Nicolas Ceccaldi
Hymne à la joie
Nicolas Ceccaldi (1983, Montréal, Canada)
Avec le soutien du Centre culturel canadien, Paris ; Ambassade du Canada en France ; House of Gaga, Los Angeles & Mexico ; Real Fine Arts, New York ; Neue Alte Brücke, Francfort
Conçue pour Le Consortium, l’exposition de Nicolas Ceccaldi rassemble une série d’œuvres inédites, autour d’un élément central : une bande sonore composée de pièces musicales réinterprétées par l’artiste à partir de fichiers MIDI et de l’apprentissage en autodidacte d’un nouveau logiciel, une version demo de FL Studio.
Le projet musical de Nicolas Ceccaldi s’inscrivait initialement dans le champ de la musique ambient dite « dungeon synth », retravaillant des compositions préexistantes provenant de diverses sources, notamment des bandes originales de jeux d’aventure des débuts de l’informatique (Ultima Underworld, Sierra Entertainment, etc). Ces remixes, qui ne figurent pas dans l’exposition, seront destinés à être diffusés ultérieurement sous couvert d’anonymat. Au cours de ses recherches, alors qu’il perfectionne ses aptitudes techniques, Ceccaldi élargit ses sources d’inspiration aux compositeurs de musique classique : entre autres Franz Liszt, ou encore Henry Purcell, en hommage à Wendy Carlos, auteur de la BO du film Orange mécanique.
Cette brève carrière musicale, qui s’étend entre juillet et octobre 2017, marque un tournant majeur dans l’œuvre plastique de Nicolas Ceccaldi, une transition du gothique au baroque, qui se caractériserait par des effets d’exagération, une surcharge décorative, des effets dramatiques de tension et d’exubérance. Au centre de la pièce, une installation sculpturale invite les visiteurs à s’asseoir pour écouter une sélection de morceaux, parmi lesquels l’Hymne à la joie de Ludwig Van Beethoven. Le dispositif est une représentation à la fois sensorielle et figurative de l’isolement qui a accompagné la réalisation de ces ambiances sonores.
La croix latine inversée, ou croix de Saint-Pierre (l’apôtre aurait été crucifié à l’envers), s’est répandue dans la culture populaire comme effigie anti-chrétienne. Symbole purement négatif, son contenu intrinsèque se réduit à désigner la croyance qu’elle entend renier.

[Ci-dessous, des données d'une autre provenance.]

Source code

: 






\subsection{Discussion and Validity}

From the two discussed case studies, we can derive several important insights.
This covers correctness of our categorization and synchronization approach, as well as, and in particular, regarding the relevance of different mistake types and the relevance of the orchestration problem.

Les œuvres présentées par Nicolas Ceccaldi se situent dans la continuité de cet usage erroné de la croix de Saint-Pierre : un geste littéralement hérétique mais aussi la manifestation stéréotypique de ce que la peinture moderne a pu produire d’inversions, de renversement des valeurs du haut et du bas, d’opérations de greffe, de détournement, et de répétition du motif.
En s’appropriant d’authentiques artefacts religieux et par le traitement stylistique gothique puis baroque, Nicolas Ceccaldi évoque un satanisme dans sa version ecclésiastique dont l’origine remonte à l’Église de Satan fondée par Anton LaVey en 1966. Cette église pourrait être assimilée à une excroissance occulte de la contre-révolution néolibérale : en réponse à un monde en crise, la doctrine de LaVey place l’être humain, réconcilié avec sa profonde nature animale, au centre d’un univers amoral et propose à ses adeptes développement personnel et individualisme exacerbé en guise de salut collectif. Dans le contexte de la présente exposition, le motif satanique excède le cadre occulte et devient une allégorie kitsch de la création artistique comme activité professionnelle.
Ces variations et dissonances qualifient tout l’univers de Ceccaldi, un monde issu de la métamorphose où se côtoient l’esprit du baroque, son inactualité paradoxale, mais aussi les rebuts de la production industrielle, dans un processus infini qui détourne et recycle l’histoire des goûts et des styles, le générique et l’unique, les modes de saisie, de réception et de croyance.